Your objective:
Rename "get_unix_timestamp" to "unix_time" everywhere in the listing, leave every other part unchanged, and omit the pictures from your answer.

Collection entries:
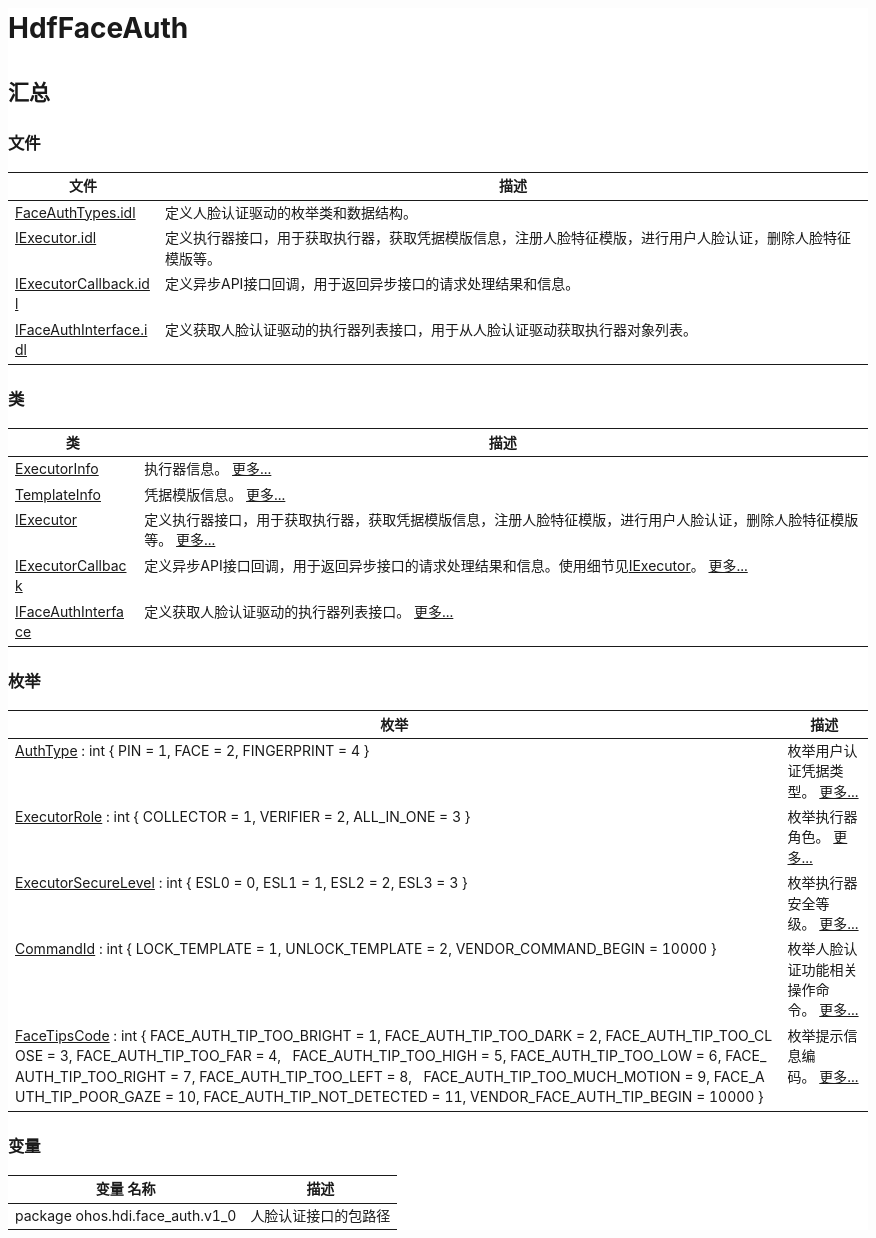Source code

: # HdfFaceAuth


## **汇总**


### 文件

  | 文件 | 描述 | 
| -------- | -------- |
| [FaceAuthTypes.idl](_face_auth_types_8idl.md) | 定义人脸认证驱动的枚举类和数据结构。 | 
| [IExecutor.idl](face__auth_2_i_executor_8idl.md) | 定义执行器接口，用于获取执行器，获取凭据模版信息，注册人脸特征模版，进行用户人脸认证，删除人脸特征模版等。 | 
| [IExecutorCallback.idl](face__auth_2_i_executor_callback_8idl.md) | 定义异步API接口回调，用于返回异步接口的请求处理结果和信息。 | 
| [IFaceAuthInterface.idl](_i_face_auth_interface_8idl.md) | 定义获取人脸认证驱动的执行器列表接口，用于从人脸认证驱动获取执行器对象列表。 | 


### 类

  | 类 | 描述 | 
| -------- | -------- |
| [ExecutorInfo](_executor_info.md) | 执行器信息。&nbsp;[更多...](_executor_info.md) | 
| [TemplateInfo](_template_info.md) | 凭据模版信息。&nbsp;[更多...](_template_info.md) | 
| [IExecutor](interface_i_executor.md) | 定义执行器接口，用于获取执行器，获取凭据模版信息，注册人脸特征模版，进行用户人脸认证，删除人脸特征模版等。&nbsp;[更多...](interface_i_executor.md) | 
| [IExecutorCallback](interface_i_executor_callback.md) | 定义异步API接口回调，用于返回异步接口的请求处理结果和信息。使用细节见[IExecutor](interface_i_executor.md)。&nbsp;[更多...](interface_i_executor_callback.md) | 
| [IFaceAuthInterface](interface_i_face_auth_interface.md) | 定义获取人脸认证驱动的执行器列表接口。&nbsp;[更多...](interface_i_face_auth_interface.md) | 


### 枚举

  | 枚举 | 描述 | 
| -------- | -------- |
| [AuthType](#authtype)&nbsp;:&nbsp;int&nbsp;{&nbsp;PIN&nbsp;=&nbsp;1,&nbsp;FACE&nbsp;=&nbsp;2,&nbsp;FINGERPRINT&nbsp;=&nbsp;4&nbsp;} | 枚举用户认证凭据类型。&nbsp;[更多...](#authtype) | 
| [ExecutorRole](#executorrole)&nbsp;:&nbsp;int&nbsp;{&nbsp;COLLECTOR&nbsp;=&nbsp;1,&nbsp;VERIFIER&nbsp;=&nbsp;2,&nbsp;ALL_IN_ONE&nbsp;=&nbsp;3&nbsp;} | 枚举执行器角色。&nbsp;[更多...](#executorrole) | 
| [ExecutorSecureLevel](#executorsecurelevel)&nbsp;:&nbsp;int&nbsp;{&nbsp;ESL0&nbsp;=&nbsp;0,&nbsp;ESL1&nbsp;=&nbsp;1,&nbsp;ESL2&nbsp;=&nbsp;2,&nbsp;ESL3&nbsp;=&nbsp;3&nbsp;} | 枚举执行器安全等级。&nbsp;[更多...](#executorsecurelevel) | 
| [CommandId](#commandid)&nbsp;:&nbsp;int&nbsp;{&nbsp;LOCK_TEMPLATE&nbsp;=&nbsp;1,&nbsp;UNLOCK_TEMPLATE&nbsp;=&nbsp;2,&nbsp;VENDOR_COMMAND_BEGIN&nbsp;=&nbsp;10000&nbsp;} | 枚举人脸认证功能相关操作命令。&nbsp;[更多...](#commandid) | 
| [FaceTipsCode](#facetipscode)&nbsp;:&nbsp;int&nbsp;{&nbsp;FACE_AUTH_TIP_TOO_BRIGHT&nbsp;=&nbsp;1,&nbsp;FACE_AUTH_TIP_TOO_DARK&nbsp;=&nbsp;2,&nbsp;FACE_AUTH_TIP_TOO_CLOSE&nbsp;=&nbsp;3,&nbsp;FACE_AUTH_TIP_TOO_FAR&nbsp;=&nbsp;4,&nbsp;&nbsp;&nbsp;FACE_AUTH_TIP_TOO_HIGH&nbsp;=&nbsp;5,&nbsp;FACE_AUTH_TIP_TOO_LOW&nbsp;=&nbsp;6,&nbsp;FACE_AUTH_TIP_TOO_RIGHT&nbsp;=&nbsp;7,&nbsp;FACE_AUTH_TIP_TOO_LEFT&nbsp;=&nbsp;8,&nbsp;&nbsp;&nbsp;FACE_AUTH_TIP_TOO_MUCH_MOTION&nbsp;=&nbsp;9,&nbsp;FACE_AUTH_TIP_POOR_GAZE&nbsp;=&nbsp;10,&nbsp;FACE_AUTH_TIP_NOT_DETECTED&nbsp;=&nbsp;11,&nbsp;VENDOR_FACE_AUTH_TIP_BEGIN&nbsp;=&nbsp;10000&nbsp;} | 枚举提示信息编码。&nbsp;[更多...](#facetipscode) | 


### 变量

  | 变量&nbsp;名称 | 描述 | 
| -------- | -------- |
| package&nbsp;ohos.hdi.face_auth.v1_0 | 人脸认证接口的包路径 | 
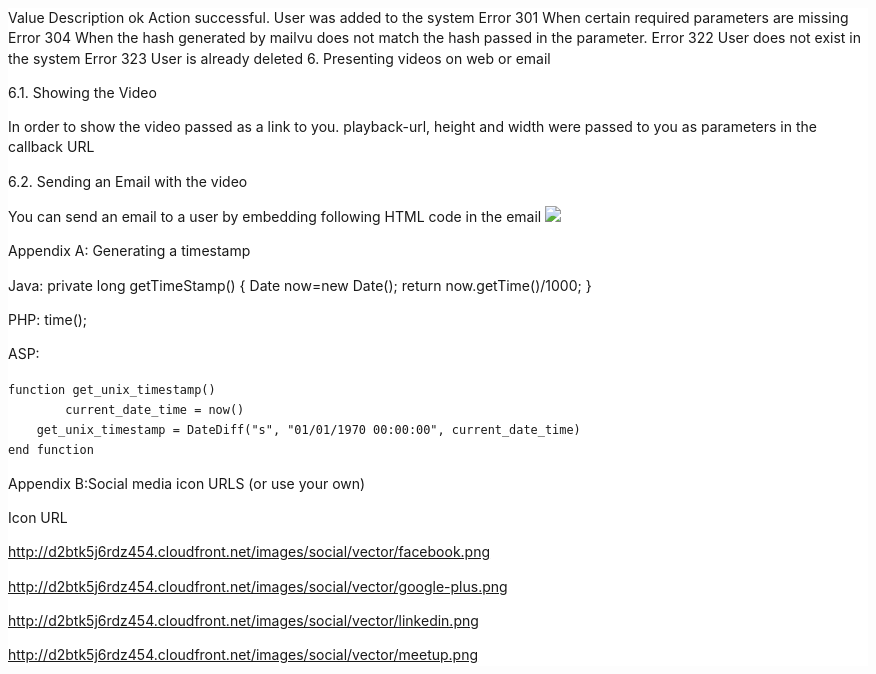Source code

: Value
Description
ok
Action successful. User was added to the system
Error 301
When certain required parameters are missing
Error 304
When the hash generated by mailvu does not match the hash passed in the parameter.
Error 322
User does not exist in the system
Error 323
User is already deleted
6.  Presenting videos on web or email

6.1. Showing the Video

In order to show the video passed as a link to you.
playback-url, height and width were passed to you as parameters in the callback URL

<iframe src=”{playback-url}” frameborder=”no” height=”{height}” width=”{width}”> </iframe>

6.2. Sending an Email with the video

You can send an email to  a user by embedding following HTML code in the email
<a href=”${playback-url}”><img src=”${thumbnail-url}” border=”0”/></a>




Appendix A: Generating a timestamp

Java:
		private long getTimeStamp()	{
	    		Date now=new Date();
	    		return now.getTime()/1000;
	    	}

PHP: 		time();

ASP:

	function get_unix_timestamp()
	    	current_date_time = now()
		get_unix_timestamp = DateDiff("s", "01/01/1970 00:00:00", current_date_time)
	end function


Appendix B:Social media icon URLS (or use your own)

Icon
URL

http://d2btk5j6rdz454.cloudfront.net/images/social/vector/facebook.png

http://d2btk5j6rdz454.cloudfront.net/images/social/vector/google-plus.png

http://d2btk5j6rdz454.cloudfront.net/images/social/vector/linkedin.png

http://d2btk5j6rdz454.cloudfront.net/images/social/vector/meetup.png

Response:
Source code

: # HdfFaceAuth


## **汇总**


### 文件

  | 文件 | 描述 | 
| -------- | -------- |
| [FaceAuthTypes.idl](_face_auth_types_8idl.md) | 定义人脸认证驱动的枚举类和数据结构。 | 
| [IExecutor.idl](face__auth_2_i_executor_8idl.md) | 定义执行器接口，用于获取执行器，获取凭据模版信息，注册人脸特征模版，进行用户人脸认证，删除人脸特征模版等。 | 
| [IExecutorCallback.idl](face__auth_2_i_executor_callback_8idl.md) | 定义异步API接口回调，用于返回异步接口的请求处理结果和信息。 | 
| [IFaceAuthInterface.idl](_i_face_auth_interface_8idl.md) | 定义获取人脸认证驱动的执行器列表接口，用于从人脸认证驱动获取执行器对象列表。 | 


### 类

  | 类 | 描述 | 
| -------- | -------- |
| [ExecutorInfo](_executor_info.md) | 执行器信息。&nbsp;[更多...](_executor_info.md) | 
| [TemplateInfo](_template_info.md) | 凭据模版信息。&nbsp;[更多...](_template_info.md) | 
| [IExecutor](interface_i_executor.md) | 定义执行器接口，用于获取执行器，获取凭据模版信息，注册人脸特征模版，进行用户人脸认证，删除人脸特征模版等。&nbsp;[更多...](interface_i_executor.md) | 
| [IExecutorCallback](interface_i_executor_callback.md) | 定义异步API接口回调，用于返回异步接口的请求处理结果和信息。使用细节见[IExecutor](interface_i_executor.md)。&nbsp;[更多...](interface_i_executor_callback.md) | 
| [IFaceAuthInterface](interface_i_face_auth_interface.md) | 定义获取人脸认证驱动的执行器列表接口。&nbsp;[更多...](interface_i_face_auth_interface.md) | 


### 枚举

  | 枚举 | 描述 | 
| -------- | -------- |
| [AuthType](#authtype)&nbsp;:&nbsp;int&nbsp;{&nbsp;PIN&nbsp;=&nbsp;1,&nbsp;FACE&nbsp;=&nbsp;2,&nbsp;FINGERPRINT&nbsp;=&nbsp;4&nbsp;} | 枚举用户认证凭据类型。&nbsp;[更多...](#authtype) | 
| [ExecutorRole](#executorrole)&nbsp;:&nbsp;int&nbsp;{&nbsp;COLLECTOR&nbsp;=&nbsp;1,&nbsp;VERIFIER&nbsp;=&nbsp;2,&nbsp;ALL_IN_ONE&nbsp;=&nbsp;3&nbsp;} | 枚举执行器角色。&nbsp;[更多...](#executorrole) | 
| [ExecutorSecureLevel](#executorsecurelevel)&nbsp;:&nbsp;int&nbsp;{&nbsp;ESL0&nbsp;=&nbsp;0,&nbsp;ESL1&nbsp;=&nbsp;1,&nbsp;ESL2&nbsp;=&nbsp;2,&nbsp;ESL3&nbsp;=&nbsp;3&nbsp;} | 枚举执行器安全等级。&nbsp;[更多...](#executorsecurelevel) | 
| [CommandId](#commandid)&nbsp;:&nbsp;int&nbsp;{&nbsp;LOCK_TEMPLATE&nbsp;=&nbsp;1,&nbsp;UNLOCK_TEMPLATE&nbsp;=&nbsp;2,&nbsp;VENDOR_COMMAND_BEGIN&nbsp;=&nbsp;10000&nbsp;} | 枚举人脸认证功能相关操作命令。&nbsp;[更多...](#commandid) | 
| [FaceTipsCode](#facetipscode)&nbsp;:&nbsp;int&nbsp;{&nbsp;FACE_AUTH_TIP_TOO_BRIGHT&nbsp;=&nbsp;1,&nbsp;FACE_AUTH_TIP_TOO_DARK&nbsp;=&nbsp;2,&nbsp;FACE_AUTH_TIP_TOO_CLOSE&nbsp;=&nbsp;3,&nbsp;FACE_AUTH_TIP_TOO_FAR&nbsp;=&nbsp;4,&nbsp;&nbsp;&nbsp;FACE_AUTH_TIP_TOO_HIGH&nbsp;=&nbsp;5,&nbsp;FACE_AUTH_TIP_TOO_LOW&nbsp;=&nbsp;6,&nbsp;FACE_AUTH_TIP_TOO_RIGHT&nbsp;=&nbsp;7,&nbsp;FACE_AUTH_TIP_TOO_LEFT&nbsp;=&nbsp;8,&nbsp;&nbsp;&nbsp;FACE_AUTH_TIP_TOO_MUCH_MOTION&nbsp;=&nbsp;9,&nbsp;FACE_AUTH_TIP_POOR_GAZE&nbsp;=&nbsp;10,&nbsp;FACE_AUTH_TIP_NOT_DETECTED&nbsp;=&nbsp;11,&nbsp;VENDOR_FACE_AUTH_TIP_BEGIN&nbsp;=&nbsp;10000&nbsp;} | 枚举提示信息编码。&nbsp;[更多...](#facetipscode) | 


### 变量

  | 变量&nbsp;名称 | 描述 | 
| -------- | -------- |
| package&nbsp;ohos.hdi.face_auth.v1_0 | 人脸认证接口的包路径 | 
Source code

: Value
Description
ok
Action successful. User was added to the system
Error 301
When certain required parameters are missing
Error 304
When the hash generated by mailvu does not match the hash passed in the parameter.
Error 322
User does not exist in the system
Error 323
User is already deleted
6.  Presenting videos on web or email

6.1. Showing the Video

In order to show the video passed as a link to you.
playback-url, height and width were passed to you as parameters in the callback URL

<iframe src=”{playback-url}” frameborder=”no” height=”{height}” width=”{width}”> </iframe>

6.2. Sending an Email with the video

You can send an email to  a user by embedding following HTML code in the email
<a href=”${playback-url}”><img src=”${thumbnail-url}” border=”0”/></a>




Appendix A: Generating a timestamp

Java:
		private long getTimeStamp()	{
	    		Date now=new Date();
	    		return now.getTime()/1000;
	    	}

PHP: 		time();

ASP:

	function unix_time()
	    	current_date_time = now()
		unix_time = DateDiff("s", "01/01/1970 00:00:00", current_date_time)
	end function


Appendix B:Social media icon URLS (or use your own)

Icon
URL

http://d2btk5j6rdz454.cloudfront.net/images/social/vector/facebook.png

http://d2btk5j6rdz454.cloudfront.net/images/social/vector/google-plus.png

http://d2btk5j6rdz454.cloudfront.net/images/social/vector/linkedin.png

http://d2btk5j6rdz454.cloudfront.net/images/social/vector/meetup.png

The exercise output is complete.